A new federally funded study conducted by researchers from the University of Arizona’s Comprehensive Center for Pain and Addiction and the National Institutes of Health (NIH) has shed light on the potential therapeutic benefits of cannabis terpenes in managing chronic neuropathic pain. The study, published in PAIN, the journal of the International Association for the Study of Pain, delved into how terpenes from Cannabis sativa could serve as effective analgesics with minimal rewarding or dysphoric side effects.
The study compared the efficacy of terpenes to that of morphine, a commonly used opioid analgesic for chronic pain management. Surprisingly, terpenes were found to produce a roughly equal reduction in pain markers when compared to morphine, without inducing a meaningful reward response. The research also highlighted that a combination therapy involving both terpenes and morphine could enhance pain relief while mitigating the addictive potential of opioids.
Terpenes are aromatic compounds found in many plants, but Cannabis stands out for containing up to 150 different terpenes, each with varying biological effects. The study focused on five terpenes – alpha-humulene, beta-caryophyllene, beta-pinene, geraniol, and linalool – all of which are present in moderate to high levels in Cannabis.
In animal models of chronic neuropathic and inflammatory pain induced through chemotherapy drugs and injections respectively, terpenes were administered through injection, oral ingestion, and vaporization. The results showed that all tested terpenes exhibited antinociceptive effects on neuropathic pain markers, with some also displaying efficacy against inflammatory pain.
Mechanistic investigations revealed that terpenes may interact with adenosine A2A receptors in the nervous system to modulate pain responses. This novel mechanism of action suggests that terpenes may have anti-inflammatory properties in addition to their direct analgesic effects.
Notably, two terpenes – geraniol and linalool – demonstrated neutral conditioning without eliciting preference or aversion responses, indicating their potential as effective analgesics with minimal side effects. On the other hand, a-humulene and b-caryophyllene showed place aversion responses, suggesting possible dysphoric effects under certain conditions.
The study emphasized the importance of further research to overcome translational challenges such as limited bioavailability of orally or inhalation-administered terpenes. Despite these hurdles, the findings offer promising insights into the therapeutic potential of terpenes for managing chronic pain.

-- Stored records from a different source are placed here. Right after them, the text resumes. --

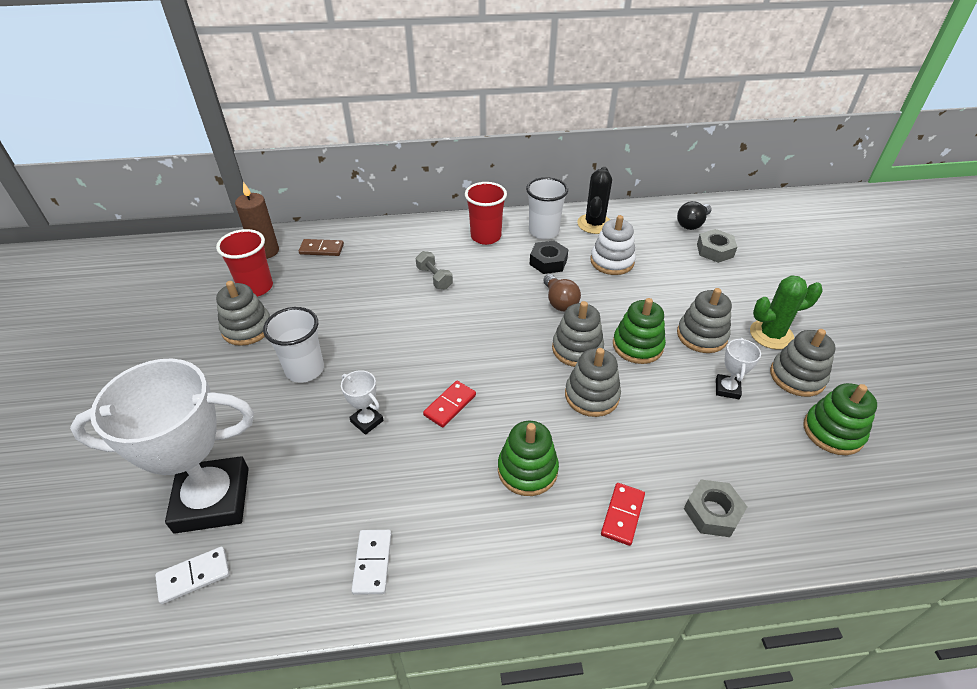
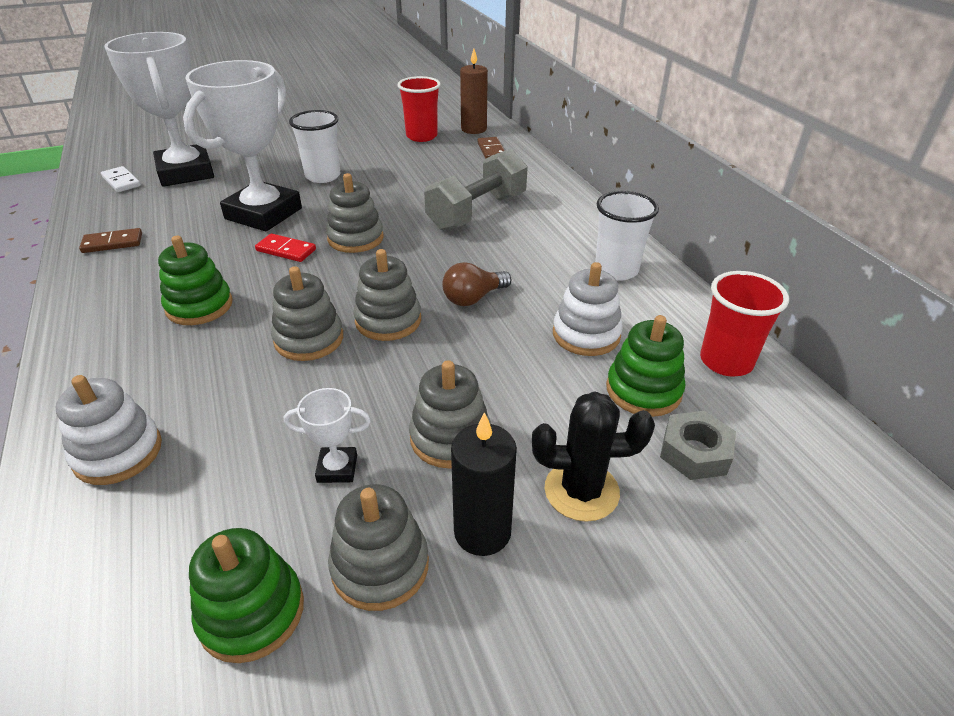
camera: 75 degrees right, 5 degrees down
(247, 328) = (368, 144): grey stacking toy -> grey stacking toy (355, 238)
(367, 421) = (263, 213): white trophy -> white trophy, size x2.46
(373, 562) = (112, 243): white domino -> brown domino
(434, 278) = (477, 212): grey dumbbell -> grey dumbbell, size x2.08
(486, 236) = (574, 231): red cup -> red cup (726, 361)
(548, 262) = (551, 281): black nut -> none
(594, 224) = (669, 311): black cactus -> black cactus (581, 491)
(622, 515) = (130, 376): red domino -> none
(637, 346) = (408, 371): green stacking toy -> green stacking toy (643, 390)
(692, 224) = (758, 419): black light bulb -> none
(712, 512) = (118, 453): grey nut -> white stacking toy
(771, 334) = (482, 532): green cactus -> black candle

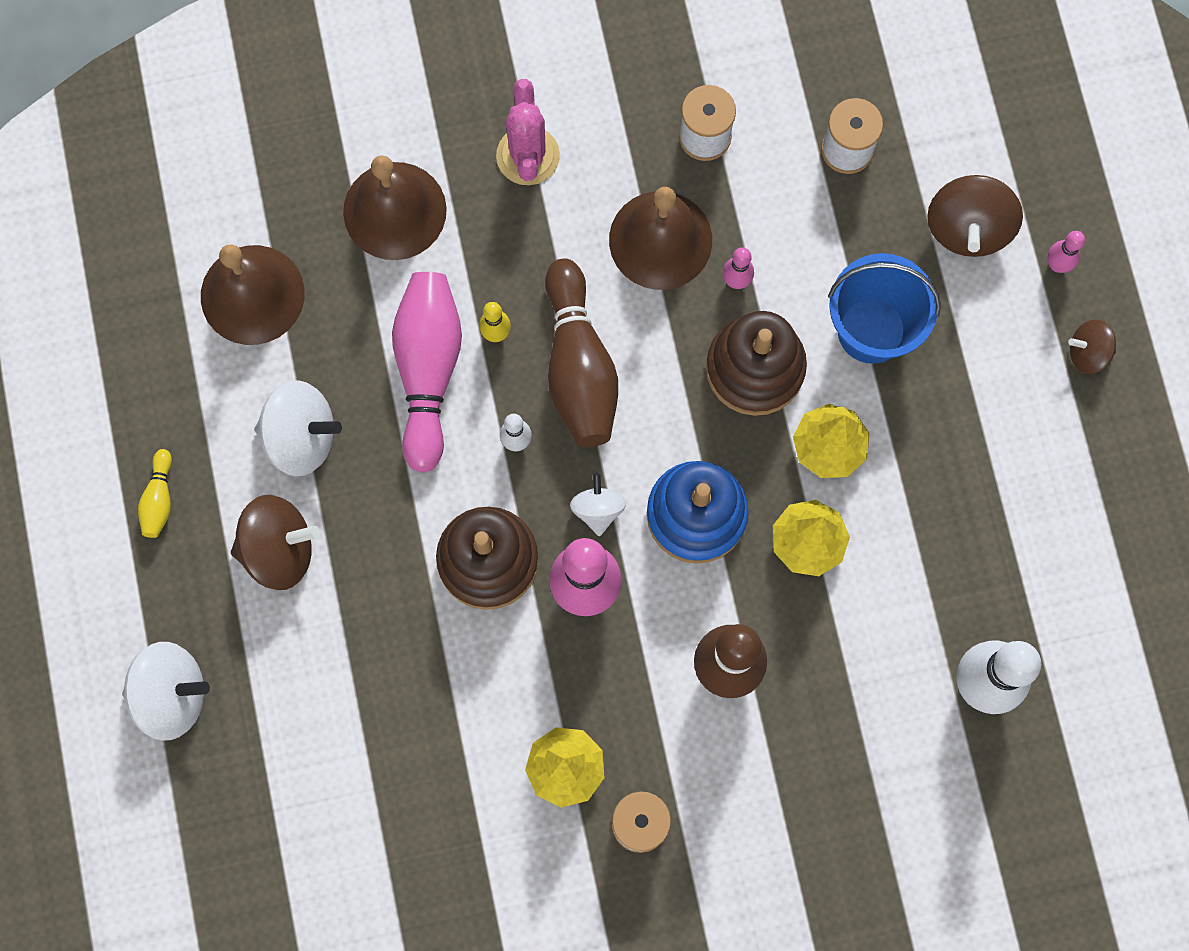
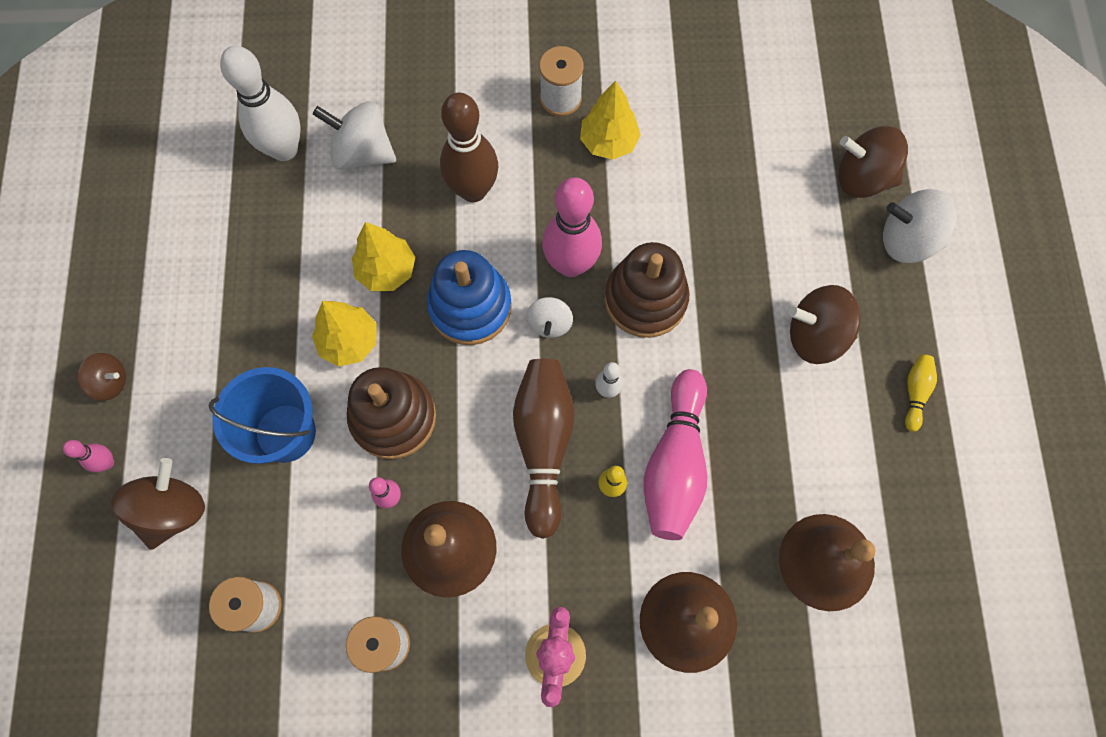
camera: 170 degrees left, 5 degrees down
(231, 774) = (862, 178): none -> brown spinning top
(301, 437) = (790, 424): white spinning top -> white spinning top (362, 152)

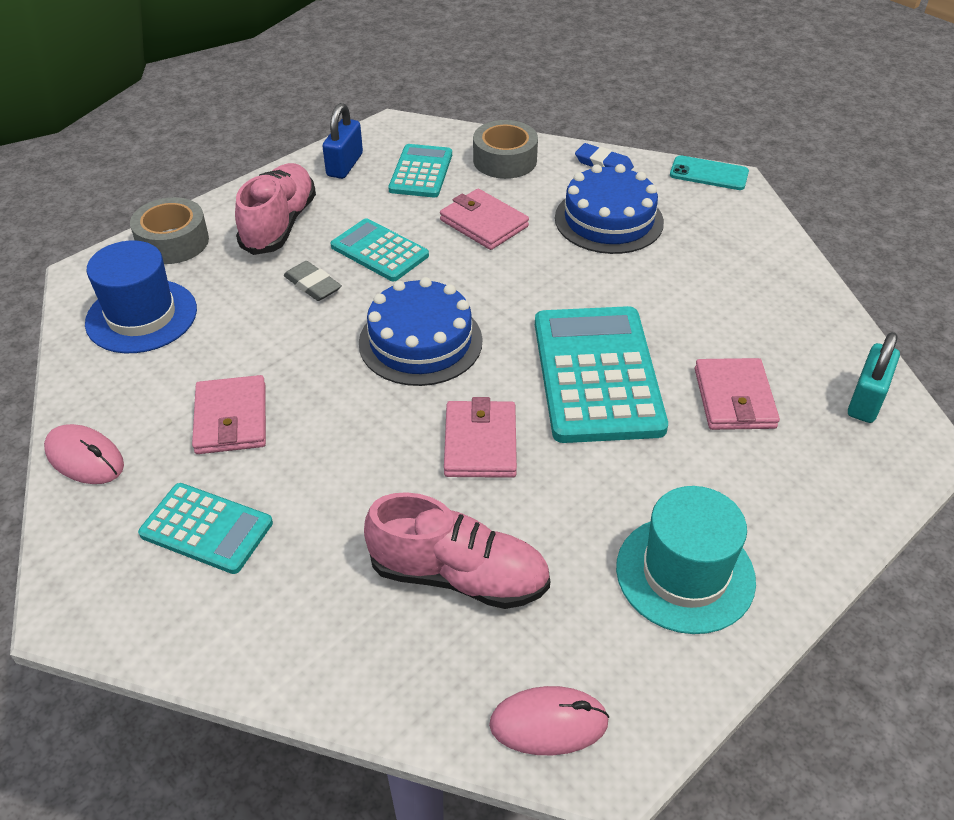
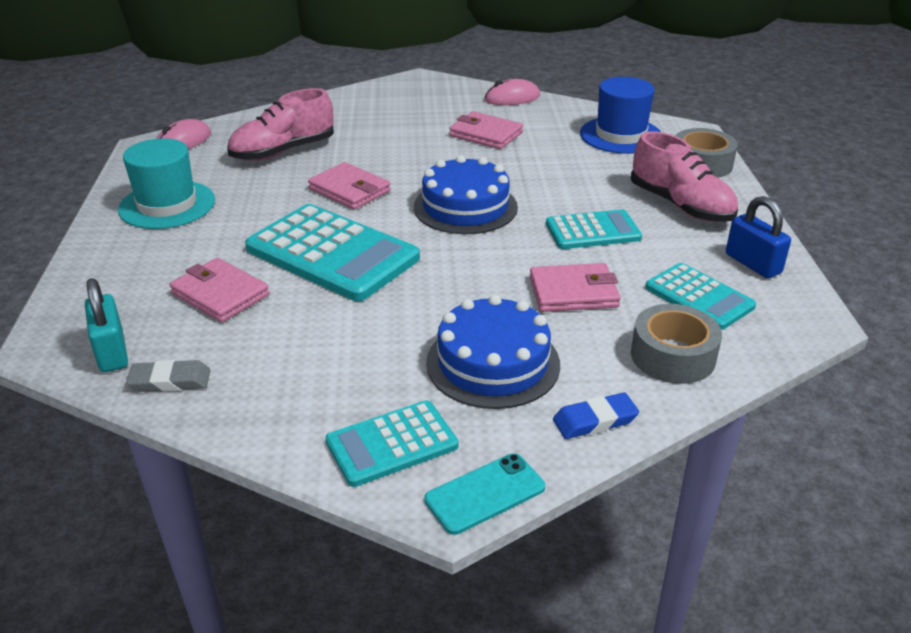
camera: 130 degrees right, 10 degrees down
(206, 529) = (417, 110): turquoise calculator -> turquoise calculator (392, 444)
(313, 285) = (582, 193): grey eraser -> grey eraser (170, 381)

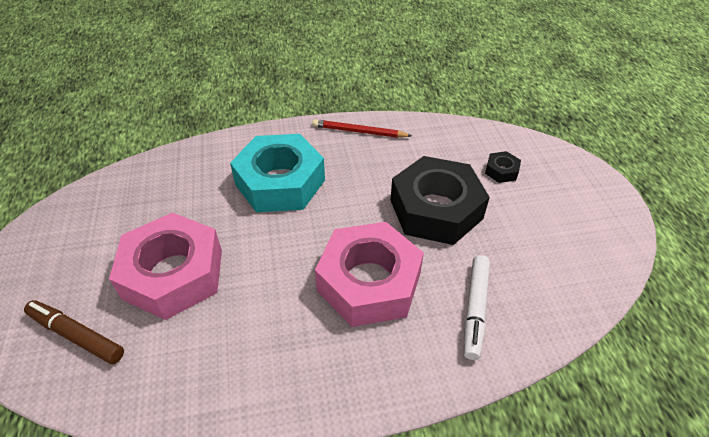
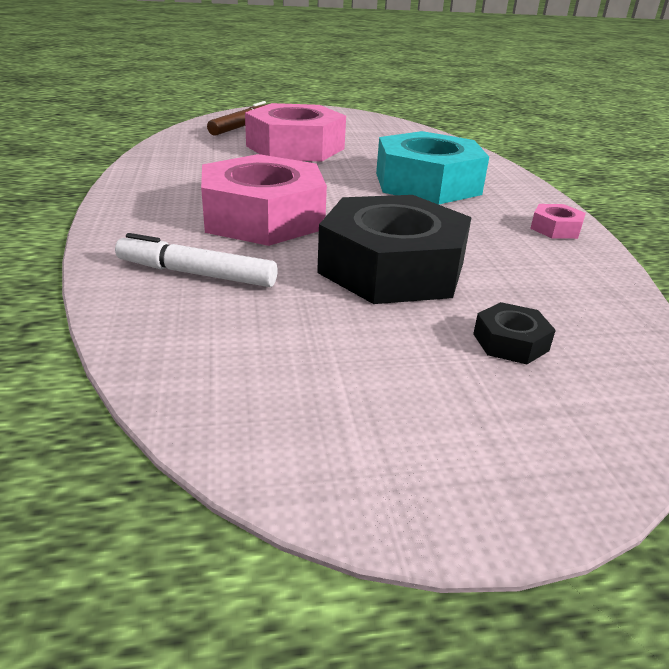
camera: 90 degrees right, 15 degrees down
(359, 132) = (555, 229): red pencil -> pink nut

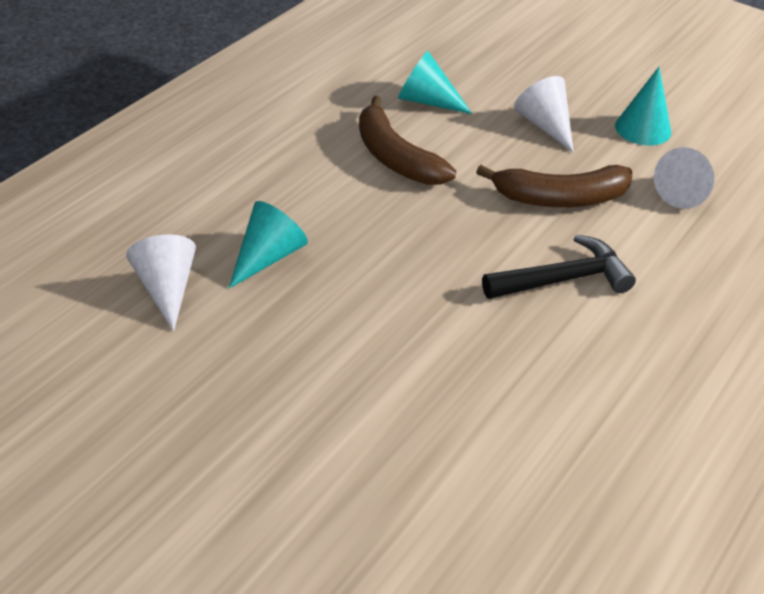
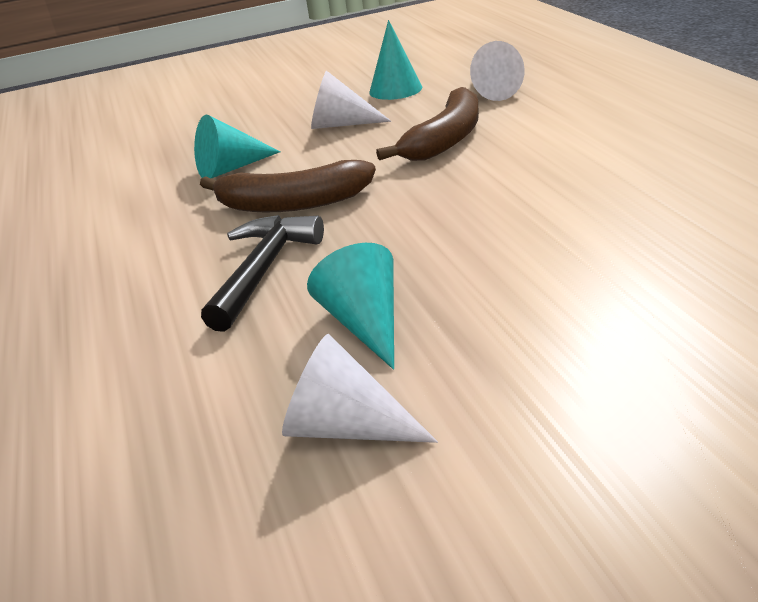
camera: 50 degrees left, 10 degrees down
(563, 279) = (556, 162): black hammer -> black hammer (263, 270)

Overall, this study adds to a growing body of research on the entourage effect observed in Cannabis, where synergistic interactions between cannabinoids, terpenes, and other plant compounds lead to enhanced therapeutic outcomes. By exploring the diverse chemical components of Cannabis and their complex interactions, researchers aim to develop more effective and safer treatments for various health conditions.
In conclusion, the study underscores the valuable role of cannabis terpenes as potent analgesics for chronic neuropathic pain management. Further studies are warranted to elucidate their mechanisms of action and optimize their clinical utility for improved patient outcomes.